◆ Instruction: Reproduce every line of the listing below word for word.

Recorded data
*** Block opens ***
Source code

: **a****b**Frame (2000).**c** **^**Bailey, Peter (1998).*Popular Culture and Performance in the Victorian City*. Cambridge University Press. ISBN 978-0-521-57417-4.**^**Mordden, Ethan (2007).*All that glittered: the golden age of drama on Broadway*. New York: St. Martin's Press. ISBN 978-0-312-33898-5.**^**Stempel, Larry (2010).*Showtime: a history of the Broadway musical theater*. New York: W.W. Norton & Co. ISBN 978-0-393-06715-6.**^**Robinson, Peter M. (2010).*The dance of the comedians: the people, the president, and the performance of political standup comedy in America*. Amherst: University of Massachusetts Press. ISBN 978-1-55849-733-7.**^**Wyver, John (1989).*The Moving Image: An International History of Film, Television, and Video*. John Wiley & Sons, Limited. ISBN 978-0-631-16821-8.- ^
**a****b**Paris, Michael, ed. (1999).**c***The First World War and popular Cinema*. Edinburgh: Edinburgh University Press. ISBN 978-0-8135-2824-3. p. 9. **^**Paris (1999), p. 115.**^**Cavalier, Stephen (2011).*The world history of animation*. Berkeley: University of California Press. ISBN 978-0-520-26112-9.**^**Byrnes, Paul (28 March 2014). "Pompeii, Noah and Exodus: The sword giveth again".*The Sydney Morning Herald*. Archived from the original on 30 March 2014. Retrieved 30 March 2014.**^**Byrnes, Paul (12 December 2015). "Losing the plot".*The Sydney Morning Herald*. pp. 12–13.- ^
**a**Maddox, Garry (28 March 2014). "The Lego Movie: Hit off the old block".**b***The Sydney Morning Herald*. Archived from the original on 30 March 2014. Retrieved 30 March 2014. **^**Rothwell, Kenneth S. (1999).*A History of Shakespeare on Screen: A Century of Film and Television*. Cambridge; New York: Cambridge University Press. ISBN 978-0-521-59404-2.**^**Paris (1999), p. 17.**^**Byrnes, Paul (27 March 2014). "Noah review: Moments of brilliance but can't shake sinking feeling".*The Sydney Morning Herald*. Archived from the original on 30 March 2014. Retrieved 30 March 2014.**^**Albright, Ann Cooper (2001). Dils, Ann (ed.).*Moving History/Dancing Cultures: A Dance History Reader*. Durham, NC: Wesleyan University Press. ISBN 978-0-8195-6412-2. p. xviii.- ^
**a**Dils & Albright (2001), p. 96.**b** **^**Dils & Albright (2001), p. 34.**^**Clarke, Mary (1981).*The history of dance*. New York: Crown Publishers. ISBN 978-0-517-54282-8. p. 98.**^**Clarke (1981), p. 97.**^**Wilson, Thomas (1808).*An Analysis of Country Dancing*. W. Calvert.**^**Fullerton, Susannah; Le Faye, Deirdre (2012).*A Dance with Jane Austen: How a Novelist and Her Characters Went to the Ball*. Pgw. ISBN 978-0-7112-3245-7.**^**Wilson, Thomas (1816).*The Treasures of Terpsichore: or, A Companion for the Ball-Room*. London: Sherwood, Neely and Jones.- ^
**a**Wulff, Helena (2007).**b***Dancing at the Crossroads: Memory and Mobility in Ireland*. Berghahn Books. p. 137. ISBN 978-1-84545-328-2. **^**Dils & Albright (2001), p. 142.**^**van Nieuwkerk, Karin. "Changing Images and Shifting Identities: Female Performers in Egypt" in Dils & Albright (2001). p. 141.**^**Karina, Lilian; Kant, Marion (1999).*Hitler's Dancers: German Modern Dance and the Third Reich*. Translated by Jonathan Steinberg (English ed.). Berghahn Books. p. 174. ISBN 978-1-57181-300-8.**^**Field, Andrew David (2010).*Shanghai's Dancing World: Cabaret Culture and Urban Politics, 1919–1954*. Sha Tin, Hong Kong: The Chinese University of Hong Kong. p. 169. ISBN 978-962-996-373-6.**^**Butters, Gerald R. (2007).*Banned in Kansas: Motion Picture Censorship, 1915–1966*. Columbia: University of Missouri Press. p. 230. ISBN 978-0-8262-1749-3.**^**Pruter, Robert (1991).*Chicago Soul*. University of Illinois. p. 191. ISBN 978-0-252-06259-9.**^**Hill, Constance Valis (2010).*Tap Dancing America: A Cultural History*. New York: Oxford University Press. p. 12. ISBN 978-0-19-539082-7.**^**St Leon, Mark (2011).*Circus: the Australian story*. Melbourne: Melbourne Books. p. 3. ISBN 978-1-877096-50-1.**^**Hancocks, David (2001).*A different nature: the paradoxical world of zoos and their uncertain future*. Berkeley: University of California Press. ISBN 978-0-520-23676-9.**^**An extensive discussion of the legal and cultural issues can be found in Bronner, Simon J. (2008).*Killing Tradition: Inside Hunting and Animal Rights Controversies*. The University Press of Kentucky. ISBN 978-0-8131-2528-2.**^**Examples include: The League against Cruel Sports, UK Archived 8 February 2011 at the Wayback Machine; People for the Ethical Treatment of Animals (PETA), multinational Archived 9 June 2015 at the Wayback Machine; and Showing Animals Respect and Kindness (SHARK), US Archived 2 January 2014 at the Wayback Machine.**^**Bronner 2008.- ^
*** Block closes ***
◆ Task result:
Source code

: **a****b**Frame (2000).**c** **^**Bailey, Peter (1998).*Popular Culture and Performance in the Victorian City*. Cambridge University Press. ISBN 978-0-521-57417-4.**^**Mordden, Ethan (2007).*All that glittered: the golden age of drama on Broadway*. New York: St. Martin's Press. ISBN 978-0-312-33898-5.**^**Stempel, Larry (2010).*Showtime: a history of the Broadway musical theater*. New York: W.W. Norton & Co. ISBN 978-0-393-06715-6.**^**Robinson, Peter M. (2010).*The dance of the comedians: the people, the president, and the performance of political standup comedy in America*. Amherst: University of Massachusetts Press. ISBN 978-1-55849-733-7.**^**Wyver, John (1989).*The Moving Image: An International History of Film, Television, and Video*. John Wiley & Sons, Limited. ISBN 978-0-631-16821-8.- ^
**a****b**Paris, Michael, ed. (1999).**c***The First World War and popular Cinema*. Edinburgh: Edinburgh University Press. ISBN 978-0-8135-2824-3. p. 9. **^**Paris (1999), p. 115.**^**Cavalier, Stephen (2011).*The world history of animation*. Berkeley: University of California Press. ISBN 978-0-520-26112-9.**^**Byrnes, Paul (28 March 2014). "Pompeii, Noah and Exodus: The sword giveth again".*The Sydney Morning Herald*. Archived from the original on 30 March 2014. Retrieved 30 March 2014.**^**Byrnes, Paul (12 December 2015). "Losing the plot".*The Sydney Morning Herald*. pp. 12–13.- ^
**a**Maddox, Garry (28 March 2014). "The Lego Movie: Hit off the old block".**b***The Sydney Morning Herald*. Archived from the original on 30 March 2014. Retrieved 30 March 2014. **^**Rothwell, Kenneth S. (1999).*A History of Shakespeare on Screen: A Century of Film and Television*. Cambridge; New York: Cambridge University Press. ISBN 978-0-521-59404-2.**^**Paris (1999), p. 17.**^**Byrnes, Paul (27 March 2014). "Noah review: Moments of brilliance but can't shake sinking feeling".*The Sydney Morning Herald*. Archived from the original on 30 March 2014. Retrieved 30 March 2014.**^**Albright, Ann Cooper (2001). Dils, Ann (ed.).*Moving History/Dancing Cultures: A Dance History Reader*. Durham, NC: Wesleyan University Press. ISBN 978-0-8195-6412-2. p. xviii.- ^
**a**Dils & Albright (2001), p. 96.**b** **^**Dils & Albright (2001), p. 34.**^**Clarke, Mary (1981).*The history of dance*. New York: Crown Publishers. ISBN 978-0-517-54282-8. p. 98.**^**Clarke (1981), p. 97.**^**Wilson, Thomas (1808).*An Analysis of Country Dancing*. W. Calvert.**^**Fullerton, Susannah; Le Faye, Deirdre (2012).*A Dance with Jane Austen: How a Novelist and Her Characters Went to the Ball*. Pgw. ISBN 978-0-7112-3245-7.**^**Wilson, Thomas (1816).*The Treasures of Terpsichore: or, A Companion for the Ball-Room*. London: Sherwood, Neely and Jones.- ^
**a**Wulff, Helena (2007).**b***Dancing at the Crossroads: Memory and Mobility in Ireland*. Berghahn Books. p. 137. ISBN 978-1-84545-328-2. **^**Dils & Albright (2001), p. 142.**^**van Nieuwkerk, Karin. "Changing Images and Shifting Identities: Female Performers in Egypt" in Dils & Albright (2001). p. 141.**^**Karina, Lilian; Kant, Marion (1999).*Hitler's Dancers: German Modern Dance and the Third Reich*. Translated by Jonathan Steinberg (English ed.). Berghahn Books. p. 174. ISBN 978-1-57181-300-8.**^**Field, Andrew David (2010).*Shanghai's Dancing World: Cabaret Culture and Urban Politics, 1919–1954*. Sha Tin, Hong Kong: The Chinese University of Hong Kong. p. 169. ISBN 978-962-996-373-6.**^**Butters, Gerald R. (2007).*Banned in Kansas: Motion Picture Censorship, 1915–1966*. Columbia: University of Missouri Press. p. 230. ISBN 978-0-8262-1749-3.**^**Pruter, Robert (1991).*Chicago Soul*. University of Illinois. p. 191. ISBN 978-0-252-06259-9.**^**Hill, Constance Valis (2010).*Tap Dancing America: A Cultural History*. New York: Oxford University Press. p. 12. ISBN 978-0-19-539082-7.**^**St Leon, Mark (2011).*Circus: the Australian story*. Melbourne: Melbourne Books. p. 3. ISBN 978-1-877096-50-1.**^**Hancocks, David (2001).*A different nature: the paradoxical world of zoos and their uncertain future*. Berkeley: University of California Press. ISBN 978-0-520-23676-9.**^**An extensive discussion of the legal and cultural issues can be found in Bronner, Simon J. (2008).*Killing Tradition: Inside Hunting and Animal Rights Controversies*. The University Press of Kentucky. ISBN 978-0-8131-2528-2.**^**Examples include: The League against Cruel Sports, UK Archived 8 February 2011 at the Wayback Machine; People for the Ethical Treatment of Animals (PETA), multinational Archived 9 June 2015 at the Wayback Machine; and Showing Animals Respect and Kindness (SHARK), US Archived 2 January 2014 at the Wayback Machine.**^**Bronner 2008.- ^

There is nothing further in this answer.